A first level Saga Soldier (Con 14) has 32 hit points.

A blaster pistol does 3d8 (avg 13.5) damage. The first hit, on average, drops him to 18 hit points. No second wind yet. The second drops him to about 5. Second Wind kicks in and bumps him back to 19. One more shot and he's at 6 hp. If he takes one more shot, he's down for the count.

Furthermore, his damage threshold is 15 (just over the average damage). So without spending a Force Point, his chance of being killed by that fourth (or maybe second) shot is at least present.

Hit points make it possible for him to survive. But they're like heroic luck. No normal person is getting shot solidly and living. Based on the esthetics of Star Wars, hit points usually represent shots that miss and exhaust some of the character's "heroic luck." Force points, OTOH, represent the ability to survive certain death.

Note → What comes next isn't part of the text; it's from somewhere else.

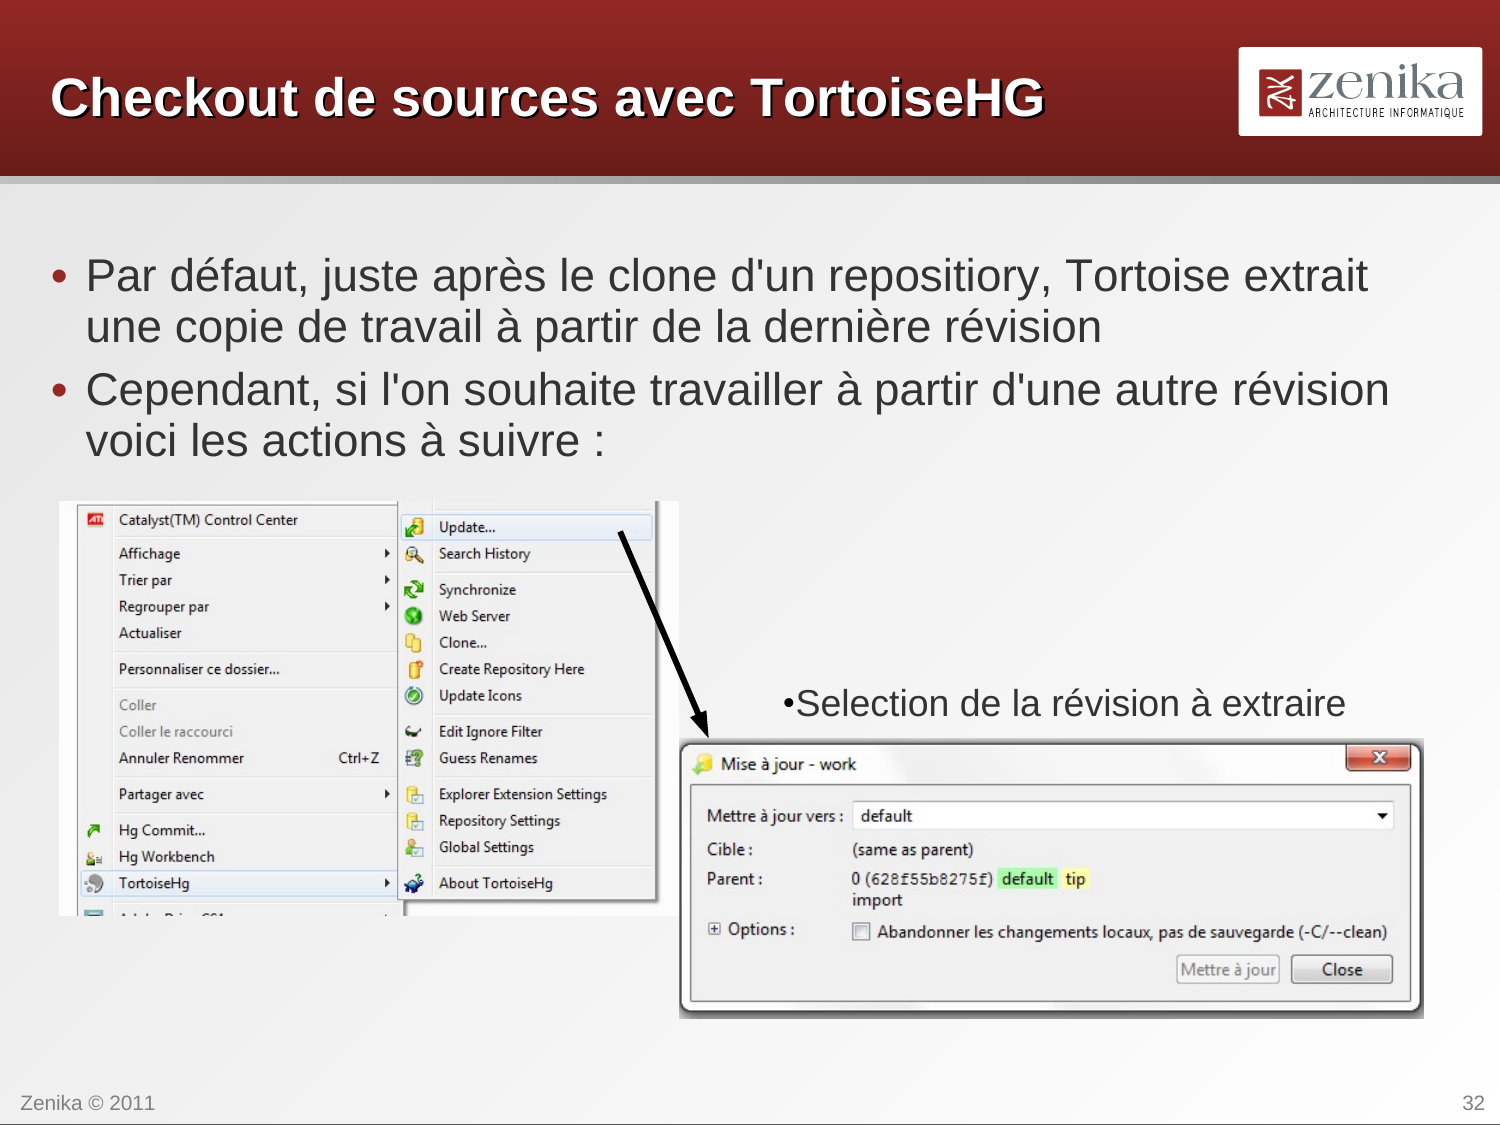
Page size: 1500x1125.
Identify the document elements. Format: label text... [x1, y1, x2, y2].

How many blaster bolts hit 1st-level Luke Skywalker in A New Hope? Hint: it's a lot less than one quarter of the ones that are shot at him.

Oh, and Luke only starts with:

Hit Points: 26
Ref: 15 (Dex +2, Class +2, Level +1)
Fort: 14 (Con +2, Class +1, Level +1)
DT: 15 (Luke doesn't wear armor)

Liberal use of Force Points is what keeps Luke alive.

Even though it's realistic, nobody actually wants to play a character who gets shot once and dies. Do they?